Problem to work on: First find the line containing "20, 1000, ≤)" in the data, then set it down exactly along with every line after it, through the last.

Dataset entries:
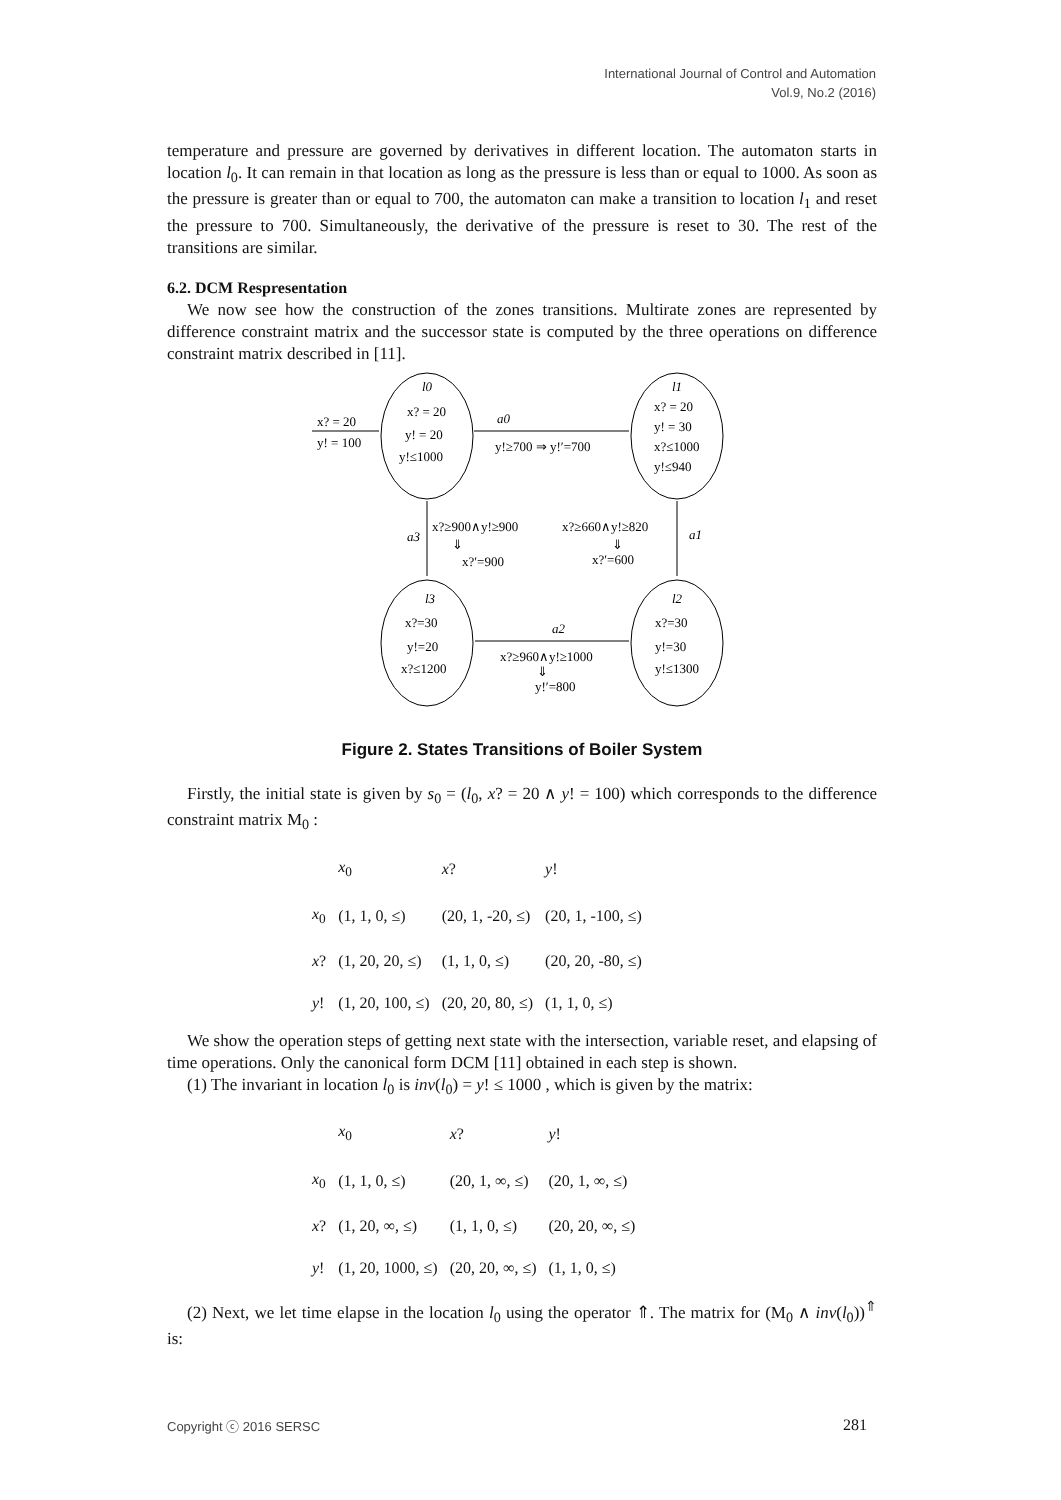International Journal of Control and Automation
Vol.9, No.2 (2016)
temperature and pressure are governed by derivatives in different location. The automaton starts in location l<sub>0</sub>. It can remain in that location as long as the pressure is less than or equal to 1000. As soon as the pressure is greater than or equal to 700, the automaton can make a transition to location l<sub>1</sub> and reset the pressure to 700. Simultaneously, the derivative of the pressure is reset to 30. The rest of the transitions are similar.
6.2. DCM Respresentation
We now see how the construction of the zones transitions. Multirate zones are represented by difference constraint matrix and the successor state is computed by the three operations on difference constraint matrix described in [11].
l0
x? = 20
y! = 20
y!≤1000
l1
x? = 20
y! = 30
x?≤1000
y!≤940
l3
x?=30
y!=20
x?≤1200
l2
x?=30
y!=30
y!≤1300
x? = 20
y! = 100
a0
y!≥700 ⇒ y!′=700
a3
x?≥900∧y!≥900
⇓
x?′=900
x?≥660∧y!≥820
⇓
x?′=600
a1
a2
x?≥960∧y!≥1000
⇓
y!′=800
Figure 2. States Transitions of Boiler System
Firstly, the initial state is given by s<sub>0</sub> = (l<sub>0</sub>, x? = 20 ∧ y! = 100) which corresponds to the difference constraint matrix M<sub>0</sub> :
| | x<sub>0</sub> | x ? | y ! |
| --- | --- | --- | --- |
| x<sub>0</sub> | (1, 1, 0, ≤) | (20, 1, -20, ≤) | (20, 1, -100, ≤) |
| x ? | (1, 20, 20, ≤) | (1, 1, 0, ≤) | (20, 20, -80, ≤) |
| y ! | (1, 20, 100, ≤) | (20, 20, 80, ≤) | (1, 1, 0, ≤) |
We show the operation steps of getting next state with the intersection, variable reset, and elapsing of time operations. Only the canonical form DCM [11] obtained in each step is shown.
(1) The invariant in location l<sub>0</sub> is inv(l<sub>0</sub>) = y! ≤ 1000 , which is given by the matrix:
| | x<sub>0</sub> | x ? | y ! |
| --- | --- | --- | --- |
| x<sub>0</sub> | (1, 1, 0, ≤) | (20, 1, ∞, ≤) | (20, 1, ∞, ≤) |
| x ? | (1, 20, ∞, ≤) | (1, 1, 0, ≤) | (20, 20, ∞, ≤) |
| y ! | (1, 20, 1000, ≤) | (20, 20, ∞, ≤) | (1, 1, 0, ≤) |
(2) Next, we let time elapse in the location l<sub>0</sub> using the operator ⇑. The matrix for (M<sub>0</sub> ∧ inv(l<sub>0</sub>))<sup>⇑</sup> is:
Copyright ⓒ 2016 SERSC 281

Exercise answer:
| y ! | (1, 20, 1000, ≤) | (20, 20, ∞, ≤) | (1, 1, 0, ≤) |
(2) Next, we let time elapse in the location l<sub>0</sub> using the operator ⇑. The matrix for (M<sub>0</sub> ∧ inv(l<sub>0</sub>))<sup>⇑</sup> is:
Copyright ⓒ 2016 SERSC 281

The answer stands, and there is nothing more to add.